Provided material
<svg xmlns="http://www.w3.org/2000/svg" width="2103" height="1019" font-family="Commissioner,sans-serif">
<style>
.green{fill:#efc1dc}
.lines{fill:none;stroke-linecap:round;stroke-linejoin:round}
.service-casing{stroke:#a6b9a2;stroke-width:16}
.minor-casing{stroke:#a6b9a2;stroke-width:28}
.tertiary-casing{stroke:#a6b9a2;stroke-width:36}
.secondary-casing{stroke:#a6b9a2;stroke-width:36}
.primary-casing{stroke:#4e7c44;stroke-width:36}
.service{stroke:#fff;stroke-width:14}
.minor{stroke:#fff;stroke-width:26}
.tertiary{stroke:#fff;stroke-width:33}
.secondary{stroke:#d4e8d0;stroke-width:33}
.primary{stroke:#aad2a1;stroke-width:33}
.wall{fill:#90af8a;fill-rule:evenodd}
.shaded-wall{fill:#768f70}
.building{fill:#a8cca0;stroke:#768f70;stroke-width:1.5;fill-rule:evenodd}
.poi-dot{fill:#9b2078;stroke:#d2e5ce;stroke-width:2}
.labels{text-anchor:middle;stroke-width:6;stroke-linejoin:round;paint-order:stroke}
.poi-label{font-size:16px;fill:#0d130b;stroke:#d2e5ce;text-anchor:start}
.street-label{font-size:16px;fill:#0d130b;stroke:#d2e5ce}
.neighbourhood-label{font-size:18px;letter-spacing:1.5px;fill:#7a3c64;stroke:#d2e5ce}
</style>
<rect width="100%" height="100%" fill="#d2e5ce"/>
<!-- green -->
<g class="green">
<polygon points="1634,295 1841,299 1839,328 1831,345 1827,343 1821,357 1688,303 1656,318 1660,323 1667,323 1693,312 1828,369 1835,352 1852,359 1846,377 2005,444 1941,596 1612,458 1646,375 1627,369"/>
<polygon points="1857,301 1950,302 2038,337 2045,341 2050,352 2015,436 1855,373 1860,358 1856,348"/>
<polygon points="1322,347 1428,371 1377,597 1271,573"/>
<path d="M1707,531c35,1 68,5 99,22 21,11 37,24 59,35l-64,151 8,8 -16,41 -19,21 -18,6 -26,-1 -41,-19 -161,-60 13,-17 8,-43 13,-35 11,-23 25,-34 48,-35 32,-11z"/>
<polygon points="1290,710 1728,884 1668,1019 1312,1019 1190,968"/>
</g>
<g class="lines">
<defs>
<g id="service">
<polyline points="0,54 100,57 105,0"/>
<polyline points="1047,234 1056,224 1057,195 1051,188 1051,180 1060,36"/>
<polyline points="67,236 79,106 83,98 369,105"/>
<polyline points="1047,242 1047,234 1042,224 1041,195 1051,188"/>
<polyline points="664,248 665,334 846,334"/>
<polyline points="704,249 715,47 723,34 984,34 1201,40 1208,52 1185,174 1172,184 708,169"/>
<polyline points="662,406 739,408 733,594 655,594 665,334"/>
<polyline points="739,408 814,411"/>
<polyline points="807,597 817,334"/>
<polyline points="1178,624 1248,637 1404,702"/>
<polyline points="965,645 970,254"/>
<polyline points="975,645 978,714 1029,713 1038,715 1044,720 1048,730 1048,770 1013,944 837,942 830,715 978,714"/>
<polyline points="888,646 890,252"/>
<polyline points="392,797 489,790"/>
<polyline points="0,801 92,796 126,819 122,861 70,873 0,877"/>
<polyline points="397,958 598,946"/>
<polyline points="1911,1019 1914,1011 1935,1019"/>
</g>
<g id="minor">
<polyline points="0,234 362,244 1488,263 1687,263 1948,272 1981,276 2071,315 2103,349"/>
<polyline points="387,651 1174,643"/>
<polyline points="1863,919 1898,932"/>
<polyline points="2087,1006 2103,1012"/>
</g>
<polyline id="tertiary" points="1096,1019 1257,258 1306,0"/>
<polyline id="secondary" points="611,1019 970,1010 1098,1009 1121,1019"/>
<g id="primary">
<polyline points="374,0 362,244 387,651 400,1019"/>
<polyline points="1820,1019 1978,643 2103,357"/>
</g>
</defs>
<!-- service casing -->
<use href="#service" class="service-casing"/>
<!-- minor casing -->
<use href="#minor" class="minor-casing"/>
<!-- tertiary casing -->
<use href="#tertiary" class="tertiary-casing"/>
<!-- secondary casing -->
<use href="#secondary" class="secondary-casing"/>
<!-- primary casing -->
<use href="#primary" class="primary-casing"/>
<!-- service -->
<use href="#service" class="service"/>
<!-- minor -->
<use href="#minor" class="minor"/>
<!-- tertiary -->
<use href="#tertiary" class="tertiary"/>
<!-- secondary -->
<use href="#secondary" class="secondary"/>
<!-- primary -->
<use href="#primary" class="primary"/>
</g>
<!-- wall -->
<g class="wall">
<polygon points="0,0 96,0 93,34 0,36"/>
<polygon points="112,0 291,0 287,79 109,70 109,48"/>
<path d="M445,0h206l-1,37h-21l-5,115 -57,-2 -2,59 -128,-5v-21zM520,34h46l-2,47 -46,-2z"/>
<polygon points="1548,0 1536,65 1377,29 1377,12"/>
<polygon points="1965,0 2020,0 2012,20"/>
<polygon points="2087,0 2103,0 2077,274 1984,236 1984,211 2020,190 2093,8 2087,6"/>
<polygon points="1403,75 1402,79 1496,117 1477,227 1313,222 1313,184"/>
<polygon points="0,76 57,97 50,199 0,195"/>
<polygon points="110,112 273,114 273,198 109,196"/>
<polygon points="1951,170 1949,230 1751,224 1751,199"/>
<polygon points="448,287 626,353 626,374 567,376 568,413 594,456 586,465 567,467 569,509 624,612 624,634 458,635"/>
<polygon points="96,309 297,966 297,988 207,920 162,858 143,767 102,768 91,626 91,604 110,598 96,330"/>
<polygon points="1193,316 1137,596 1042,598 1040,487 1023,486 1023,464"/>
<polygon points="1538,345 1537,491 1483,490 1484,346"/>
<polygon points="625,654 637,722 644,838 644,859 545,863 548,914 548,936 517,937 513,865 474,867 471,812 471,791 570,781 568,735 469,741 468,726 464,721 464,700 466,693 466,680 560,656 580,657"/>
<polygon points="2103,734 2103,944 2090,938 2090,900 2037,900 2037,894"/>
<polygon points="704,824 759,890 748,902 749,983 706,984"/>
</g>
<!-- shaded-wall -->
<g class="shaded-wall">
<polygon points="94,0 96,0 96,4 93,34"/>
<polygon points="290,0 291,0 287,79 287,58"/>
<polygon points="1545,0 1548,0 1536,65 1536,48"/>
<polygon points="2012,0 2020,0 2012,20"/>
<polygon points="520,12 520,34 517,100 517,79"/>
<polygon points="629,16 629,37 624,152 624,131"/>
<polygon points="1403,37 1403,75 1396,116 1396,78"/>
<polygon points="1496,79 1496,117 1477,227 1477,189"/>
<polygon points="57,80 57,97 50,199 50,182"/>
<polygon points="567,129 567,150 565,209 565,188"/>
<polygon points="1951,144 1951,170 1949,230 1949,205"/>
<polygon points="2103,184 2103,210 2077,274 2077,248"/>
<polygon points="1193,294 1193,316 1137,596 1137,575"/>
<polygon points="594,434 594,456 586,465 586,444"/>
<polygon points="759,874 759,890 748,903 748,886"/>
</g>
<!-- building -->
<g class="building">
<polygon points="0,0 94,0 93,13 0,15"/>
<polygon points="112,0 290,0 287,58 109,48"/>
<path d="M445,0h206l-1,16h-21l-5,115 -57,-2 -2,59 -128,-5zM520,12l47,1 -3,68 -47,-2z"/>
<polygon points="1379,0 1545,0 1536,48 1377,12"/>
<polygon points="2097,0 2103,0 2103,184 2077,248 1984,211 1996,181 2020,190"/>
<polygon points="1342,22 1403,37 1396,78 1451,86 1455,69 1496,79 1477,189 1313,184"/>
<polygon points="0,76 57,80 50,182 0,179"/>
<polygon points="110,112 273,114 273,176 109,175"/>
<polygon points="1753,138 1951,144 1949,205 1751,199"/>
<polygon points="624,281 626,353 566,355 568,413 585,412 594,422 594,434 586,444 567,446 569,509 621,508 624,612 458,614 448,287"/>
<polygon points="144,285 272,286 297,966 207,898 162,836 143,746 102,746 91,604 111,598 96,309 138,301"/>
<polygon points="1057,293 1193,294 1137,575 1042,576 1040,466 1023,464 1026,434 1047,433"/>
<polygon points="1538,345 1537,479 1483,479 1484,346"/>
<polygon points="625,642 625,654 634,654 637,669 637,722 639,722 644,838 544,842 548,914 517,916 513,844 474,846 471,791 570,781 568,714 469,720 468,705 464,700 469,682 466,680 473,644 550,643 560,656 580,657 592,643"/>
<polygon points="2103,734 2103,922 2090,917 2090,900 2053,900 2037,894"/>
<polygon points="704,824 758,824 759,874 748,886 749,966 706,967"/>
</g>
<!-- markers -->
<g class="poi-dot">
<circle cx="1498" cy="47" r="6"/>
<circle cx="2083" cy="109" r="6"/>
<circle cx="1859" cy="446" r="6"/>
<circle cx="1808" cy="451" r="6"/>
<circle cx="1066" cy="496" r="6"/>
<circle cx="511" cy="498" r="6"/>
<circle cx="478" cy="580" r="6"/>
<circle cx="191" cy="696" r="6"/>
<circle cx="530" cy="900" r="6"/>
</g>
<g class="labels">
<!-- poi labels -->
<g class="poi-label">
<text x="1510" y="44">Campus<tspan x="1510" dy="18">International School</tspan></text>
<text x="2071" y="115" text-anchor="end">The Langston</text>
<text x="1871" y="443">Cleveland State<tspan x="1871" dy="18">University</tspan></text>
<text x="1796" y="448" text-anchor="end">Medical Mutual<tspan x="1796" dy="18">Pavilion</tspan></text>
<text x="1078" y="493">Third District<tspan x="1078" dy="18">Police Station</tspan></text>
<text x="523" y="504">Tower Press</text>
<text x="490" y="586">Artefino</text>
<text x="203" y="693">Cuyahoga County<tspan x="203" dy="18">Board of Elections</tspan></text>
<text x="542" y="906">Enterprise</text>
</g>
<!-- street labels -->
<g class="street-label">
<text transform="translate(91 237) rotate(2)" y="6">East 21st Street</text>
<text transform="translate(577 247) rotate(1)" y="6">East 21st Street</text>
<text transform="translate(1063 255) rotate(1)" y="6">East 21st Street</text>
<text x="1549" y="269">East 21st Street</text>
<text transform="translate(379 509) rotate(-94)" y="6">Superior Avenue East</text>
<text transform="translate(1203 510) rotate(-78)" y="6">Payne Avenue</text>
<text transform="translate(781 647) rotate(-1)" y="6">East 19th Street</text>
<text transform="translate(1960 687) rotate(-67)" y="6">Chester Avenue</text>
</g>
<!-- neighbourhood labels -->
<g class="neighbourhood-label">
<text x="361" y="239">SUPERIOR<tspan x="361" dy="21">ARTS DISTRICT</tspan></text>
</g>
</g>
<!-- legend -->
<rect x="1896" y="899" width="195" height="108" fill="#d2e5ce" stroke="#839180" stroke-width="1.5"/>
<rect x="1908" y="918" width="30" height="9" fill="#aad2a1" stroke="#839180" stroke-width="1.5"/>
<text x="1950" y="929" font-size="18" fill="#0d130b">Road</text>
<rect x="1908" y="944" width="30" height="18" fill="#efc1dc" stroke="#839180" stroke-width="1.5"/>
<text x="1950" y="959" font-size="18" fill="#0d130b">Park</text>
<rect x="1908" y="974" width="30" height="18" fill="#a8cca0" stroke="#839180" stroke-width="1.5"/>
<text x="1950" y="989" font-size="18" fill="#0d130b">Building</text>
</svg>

Exercise requirements
Wherever a line in the entries above holds "lines", copy that line.

Result of the task
.lines{fill:none;stroke-linecap:round;stroke-linejoin:round}
<g class="lines">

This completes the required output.